Data under study:
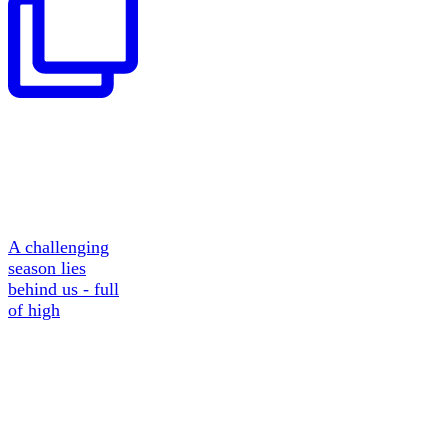
A challenging
season lies
behind us - full
of high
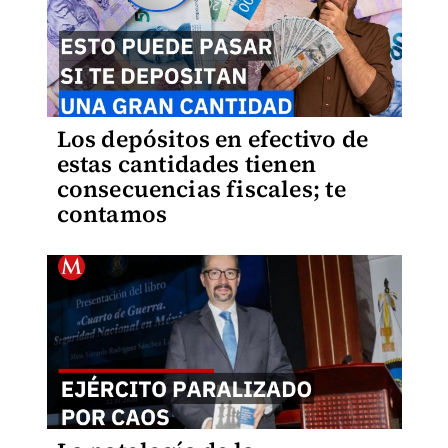
Los depósitos en efectivo de
estas cantidades tienen
consecuencias fiscales; te
contamos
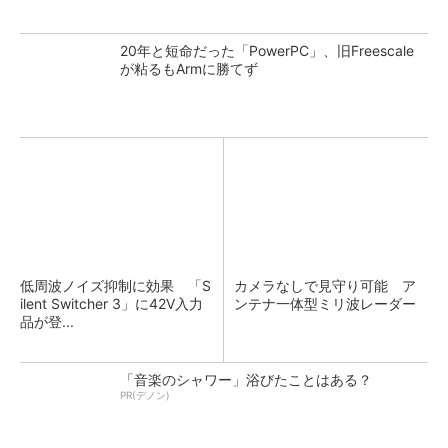
20年と短命だった「PowerPC」、旧Freescale
が粘るもArmに勝てず
低周波ノイズ抑制に効果 「S
カメラなしで見守り可能 ア
ilent Switcher 3」に42V入力
ンテナ一体型ミリ波レーダー
品が登...
「音楽のシャワー」浴びたことはある？
PR(デノン)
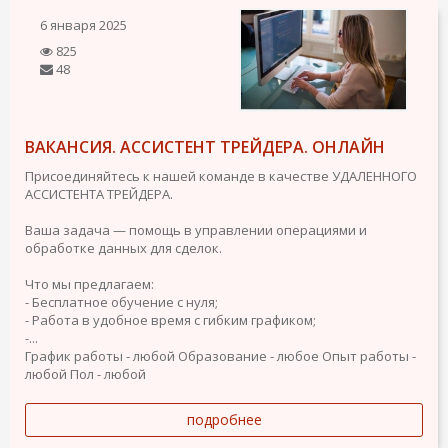
6 января 2025
825
48
ВАКАНСИЯ. АССИСТЕНТ ТРЕЙДЕРА. ОНЛАЙН
Присоединяйтесь к нашей команде в качестве УДАЛЕННОГО
АССИСТЕНТА ТРЕЙДЕРА.
Ваша задача — помощь в управлении операциями и
обработке данных для сделок.
Что мы предлагаем:
- Бесплатное обучение с нуля;
- Работа в удобное время с гибким графиком;
-...
График работы - любой
Образование - любое
Опыт работы -
любой
Пол - любой
подробнее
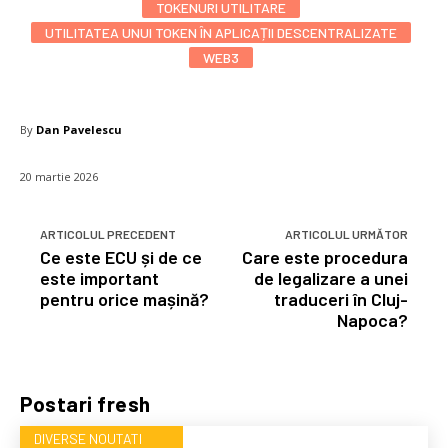
TOKENURI UTILITARE
UTILITATEA UNUI TOKEN ÎN APLICAȚII DESCENTRALIZATE
WEB3
By
Dan Pavelescu
20 martie 2026
ARTICOLUL PRECEDENT
ARTICOLUL URMĂTOR
Ce este ECU și de ce
Care este procedura
este important
de legalizare a unei
pentru orice mașină?
traduceri în Cluj-
Napoca?
Postari fresh
DIVERSE NOUTATI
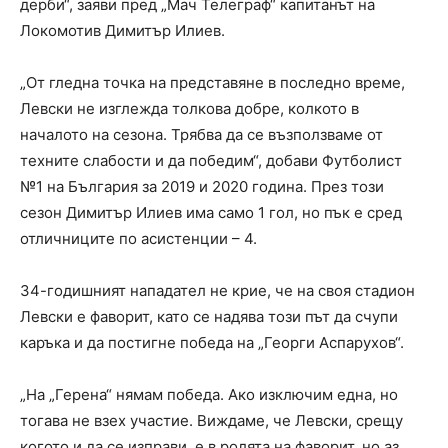
дерби“, заяви пред „Мач Телеграф“ капитанът на
Локомотив Димитър Илиев.
„От гледна точка на представяне в последно време,
Левски не изглежда толкова добре, колкото в
началото на сезона. Трябва да се възползваме от
техните слабости и да победим“, добави Футболист
№1 на България за 2019 и 2020 година. През този
сезон Димитър Илиев има само 1 гол, но пък е сред
отличниците по асистенции – 4.
34-годишният нападател не крие, че на своя стадион
Левски е фаворит, като се надява този път да счупи
каръка и да постигне победа на „Георги Аспарухов“.
„На „Герена“ нямам победа. Ако изключим една, но
тогава не взех участие. Виждаме, че Левски, срещу
когото и да се изправи, е в ролята на фаворит, но аз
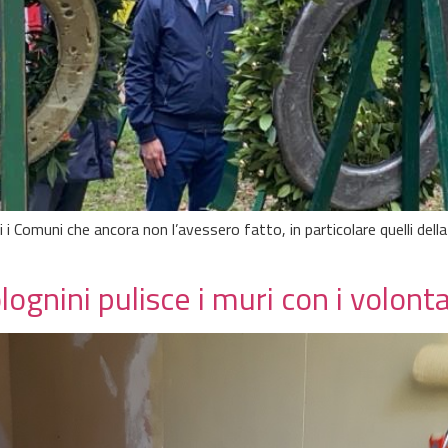
i Comuni che ancora non l’avessero fatto, in particolare quelli dell
ognini pulisce i muri con i volonta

Description of the task: Please convert the stretch from the line containing "i Comuni che" through the end of the records into a JSON list of strings, one string per line, with blank lines left out.

Result for this task:
[
  "i Comuni che ancora non l’avessero fatto, in particolare quelli dell",
  "ognini pulisce i muri con i volonta"
]